Work to do:
**1.** From the Clickhouse-copier thread, write out the text exactly, beginning at the words "ORDER BY countryName" and stopping after the words "Distributed(xxx, cluster_xxx, local_data)".
**2.** In the Clickhouse-copier thread, which port does the cluster xxx list for its host?

Passage given:
[start]
Clickhouse-copier DB::Exception: Requested cluster 'xxx' not found - apache-zookeeper

I'm testing Clickhouse-copier for copying data from one cluster to another.
I set up one-node one-replica cluster called xxx.
SELECT *
FROM system.clusters
┌─cluster─┬─shard_num─┬─shard_weight─┬─replica_num─┬─host_name─
│ xxx │ 1 │ 1 │ 1 │ 127.0.0.1
└─────────┴───────────┴──────────────┴─────────────┴───────────
┬─host_address─┬─port─┬─is_local─┬─user────┬─default_database─┐
│ 127.0.0.1 │ 9000 │ 1 │ default │ │
┴──────────────┴──────┴──────────┴─────────┴──────────────────┘
I also created database on this cluster cluster_xxx and two tables local_data and dist_data.
CREATE TABLE cluster_xxx.local_data on cluster xxx (
`countryName` String,
`countryCode` String,
`indicatorName` String,
`indicatorCode` String
) ENGINE = MergeTree()
ORDER BY countryName
SETTINGS index_granularity = 8192
CREATE TABLE cluster_xxx.dist_data on cluster xxx
(`countryName` String,
`countryCode` String,
`indicatorName` String,
`indicatorCode` String
) ENGINE = Distributed(xxx, cluster_xxx, local_data)
[end]
Data section:
[start]
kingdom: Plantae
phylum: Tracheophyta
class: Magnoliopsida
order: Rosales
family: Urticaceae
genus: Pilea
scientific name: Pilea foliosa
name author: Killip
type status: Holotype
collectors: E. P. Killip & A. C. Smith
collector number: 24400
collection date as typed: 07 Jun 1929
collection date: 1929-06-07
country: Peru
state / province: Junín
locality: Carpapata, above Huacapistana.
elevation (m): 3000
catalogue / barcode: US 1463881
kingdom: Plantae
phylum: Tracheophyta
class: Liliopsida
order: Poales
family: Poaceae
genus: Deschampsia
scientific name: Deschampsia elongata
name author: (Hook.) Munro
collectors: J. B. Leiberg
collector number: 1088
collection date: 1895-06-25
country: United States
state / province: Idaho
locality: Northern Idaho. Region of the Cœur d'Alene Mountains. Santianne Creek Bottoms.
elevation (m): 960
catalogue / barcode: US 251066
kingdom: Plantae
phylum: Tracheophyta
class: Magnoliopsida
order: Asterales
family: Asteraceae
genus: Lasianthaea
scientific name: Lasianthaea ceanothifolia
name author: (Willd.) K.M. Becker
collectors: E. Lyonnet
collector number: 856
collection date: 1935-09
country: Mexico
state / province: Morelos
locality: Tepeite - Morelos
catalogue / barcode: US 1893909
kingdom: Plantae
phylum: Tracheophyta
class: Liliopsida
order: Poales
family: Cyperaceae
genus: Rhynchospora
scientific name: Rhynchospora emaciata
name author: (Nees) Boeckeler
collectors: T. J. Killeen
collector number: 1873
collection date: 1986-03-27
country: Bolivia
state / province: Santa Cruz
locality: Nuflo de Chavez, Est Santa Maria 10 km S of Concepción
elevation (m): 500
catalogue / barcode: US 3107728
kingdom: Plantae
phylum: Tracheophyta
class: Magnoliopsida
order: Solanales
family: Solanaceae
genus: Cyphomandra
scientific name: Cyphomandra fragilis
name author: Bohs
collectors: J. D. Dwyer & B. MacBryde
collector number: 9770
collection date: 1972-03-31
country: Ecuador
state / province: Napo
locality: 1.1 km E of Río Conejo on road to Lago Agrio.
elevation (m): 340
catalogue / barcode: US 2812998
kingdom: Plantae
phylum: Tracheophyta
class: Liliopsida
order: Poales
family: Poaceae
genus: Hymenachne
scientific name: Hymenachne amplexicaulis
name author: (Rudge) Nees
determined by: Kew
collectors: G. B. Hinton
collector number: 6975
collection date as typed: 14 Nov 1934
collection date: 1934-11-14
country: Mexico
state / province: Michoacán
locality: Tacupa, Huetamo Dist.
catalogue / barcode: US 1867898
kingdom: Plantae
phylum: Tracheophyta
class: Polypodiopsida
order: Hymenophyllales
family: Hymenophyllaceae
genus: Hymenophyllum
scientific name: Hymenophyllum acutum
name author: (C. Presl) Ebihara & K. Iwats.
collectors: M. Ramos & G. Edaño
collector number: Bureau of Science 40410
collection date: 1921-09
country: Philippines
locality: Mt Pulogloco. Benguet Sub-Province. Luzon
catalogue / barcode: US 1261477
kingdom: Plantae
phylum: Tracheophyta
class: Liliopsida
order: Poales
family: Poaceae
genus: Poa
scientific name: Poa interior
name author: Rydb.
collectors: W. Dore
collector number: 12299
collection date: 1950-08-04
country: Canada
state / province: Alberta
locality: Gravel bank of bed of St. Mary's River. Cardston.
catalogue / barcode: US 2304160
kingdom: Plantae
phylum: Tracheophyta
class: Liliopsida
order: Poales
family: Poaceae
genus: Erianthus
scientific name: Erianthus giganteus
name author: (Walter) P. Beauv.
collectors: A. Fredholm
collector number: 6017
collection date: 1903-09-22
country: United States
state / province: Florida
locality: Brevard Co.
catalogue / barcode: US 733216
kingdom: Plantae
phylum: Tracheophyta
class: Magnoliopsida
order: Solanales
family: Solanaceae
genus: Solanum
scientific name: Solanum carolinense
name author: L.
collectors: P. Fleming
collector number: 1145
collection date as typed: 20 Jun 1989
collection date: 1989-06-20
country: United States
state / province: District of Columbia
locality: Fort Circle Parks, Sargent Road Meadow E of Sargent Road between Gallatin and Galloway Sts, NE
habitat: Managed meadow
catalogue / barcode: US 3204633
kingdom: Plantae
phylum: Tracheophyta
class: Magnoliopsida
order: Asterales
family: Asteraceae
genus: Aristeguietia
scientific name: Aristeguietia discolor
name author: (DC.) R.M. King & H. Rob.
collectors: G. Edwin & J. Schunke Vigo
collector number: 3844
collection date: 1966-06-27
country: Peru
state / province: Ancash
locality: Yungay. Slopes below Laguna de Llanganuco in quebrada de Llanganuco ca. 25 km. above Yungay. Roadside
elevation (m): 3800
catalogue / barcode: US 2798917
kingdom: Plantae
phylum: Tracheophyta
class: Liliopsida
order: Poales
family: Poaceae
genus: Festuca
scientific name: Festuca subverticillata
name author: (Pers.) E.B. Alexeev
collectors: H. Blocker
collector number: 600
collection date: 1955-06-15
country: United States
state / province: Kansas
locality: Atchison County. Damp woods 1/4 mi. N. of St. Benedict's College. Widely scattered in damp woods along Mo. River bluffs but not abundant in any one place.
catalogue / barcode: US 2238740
[end]
Correct answers:
**1.**
ORDER BY countryName
SETTINGS index_granularity = 8192
CREATE TABLE cluster_xxx.dist_data on cluster xxx
(`countryName` String,
`countryCode` String,
`indicatorName` String,
`indicatorCode` String
) ENGINE = Distributed(xxx, cluster_xxx, local_data)

**2.** Port 9000.